Poyha, a traditional Cherokee meal


Next, we learned about Latin American Indigenous cultures. We enjoyed a green Pozole, and had guest presenters who talked about their indigenous culture and native language, Mixteco Alto.

Learning about Latin American cultures


Finally, our last Culture Focus day included learning about the Lakota Tribe. For dinner we had Fry Bread, which is very common nowadays.  However, we learned that there are a lot of negative connotations with this food in the context of Native American history. Although with Fry Bread being ubiquitous, and with nearly every tribe having a style, and every family having a special recipe, a lot of Native chefs will not even make fry bread because of its origins. Here is a brief testimonial as to why:

By 1890, the Lakota People, once powerful and free, were entirely dependent on the U.S. government. The U.S. had forcibly removed our people from our homeland, confined them to reservations and cut their rations by half.


That ‘ol Indian Fry Bread made of lard & flour ~


“Do you know where the ‘idea’ of frybread comes from, young one?”, asked the Elder…


Everyone sat back and looked so eager to hear the story this beautiful Elder was about to tell, all smiles…


“Buggy flour and rancid lard,” he said softly with his head down… “Flour, you know, with bugs in it, and lard that had gone bad… that was all we got from the Indian Agent.”

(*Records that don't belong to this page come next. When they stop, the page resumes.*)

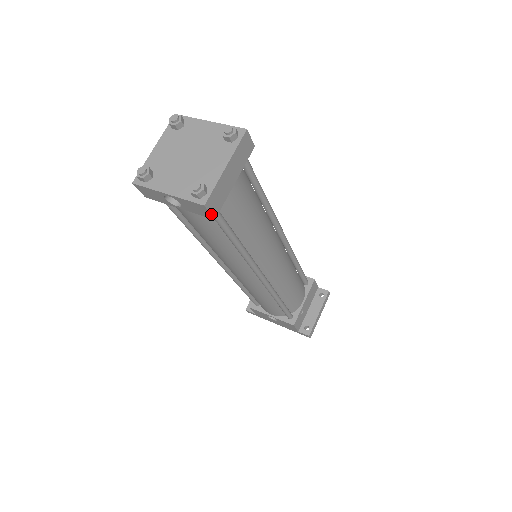
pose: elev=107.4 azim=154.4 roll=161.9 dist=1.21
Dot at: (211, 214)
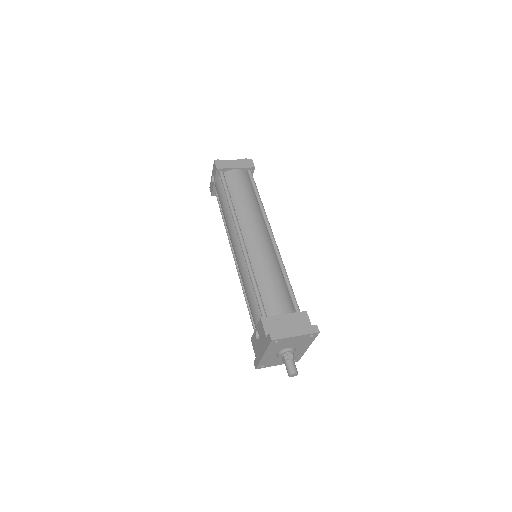
Dot at: (216, 166)
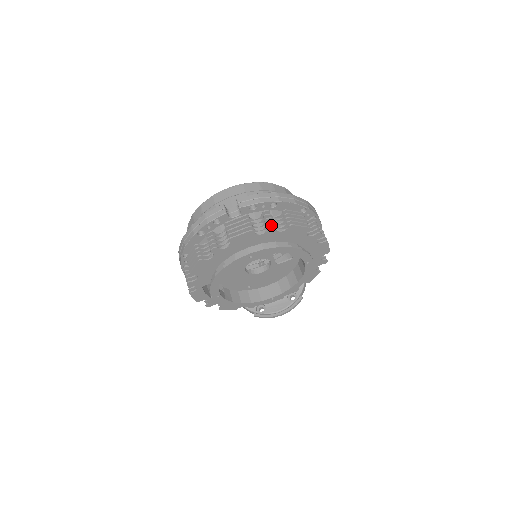
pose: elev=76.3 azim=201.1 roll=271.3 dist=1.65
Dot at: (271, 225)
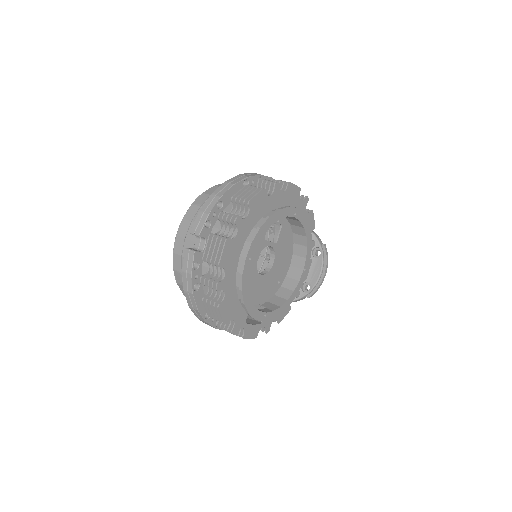
Dot at: (235, 219)
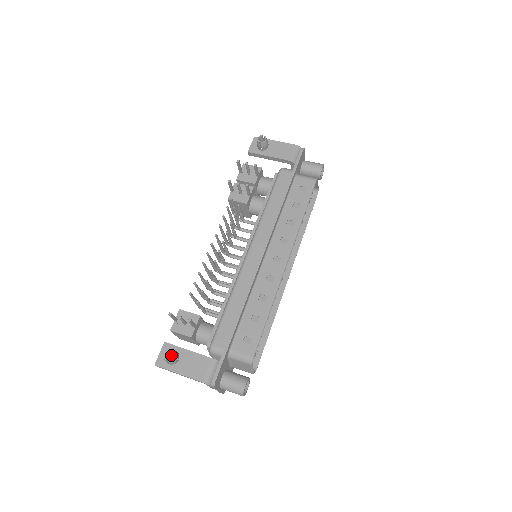
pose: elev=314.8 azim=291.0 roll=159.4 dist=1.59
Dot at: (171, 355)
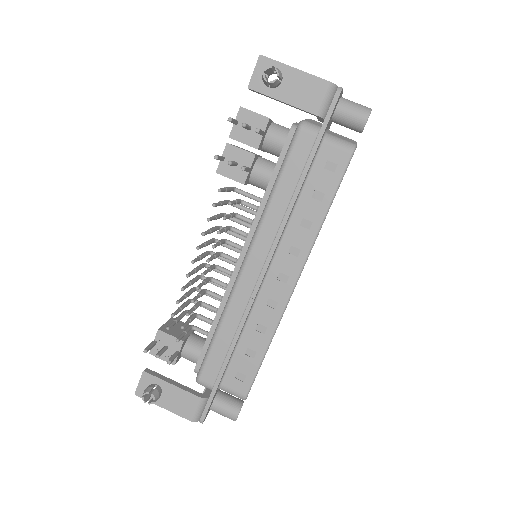
Dot at: (152, 383)
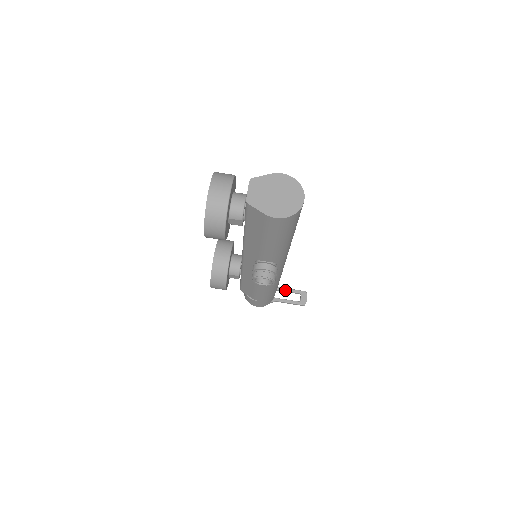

“That was all we had to cook with, it was all we had to eat… Buggy flour and rancid lard… And so, we ‘cooked’ with both… That is how this European mystical and wonderful idea of ‘frybread’ came about… I just thought I would tell you.”

Courtesy of Claudette Johnson Pine Ridge Agency South Dakota, 1891 Denver Public Library Digital Collection.

This aspect of history was shared with our Seniors; a food that seems so common to us now, is rooted in genocide. A dear friend of mine, who is Native American, shared that if we are to serve Fry Bread, we need to make it very clear to everyone that this food was intended to kill off the Native American people, by either starving them to death since all they had to eat was bad Fry Bread, or get so sick from eating it that it could kill them as well. Occasionally he will make it for his friends, and shares the history and says, “here is your food with a side of guilt.”

In fact, while SPSC was at the Burke Museum, the cafe Off the Rez serves Fry Bread, so I was able to have some conversation with a couple of the Seniors, sharing how important it is that we know the history of this food that has become Americanized and celebrated as something wonderful to try to experience Native American ‘culture.’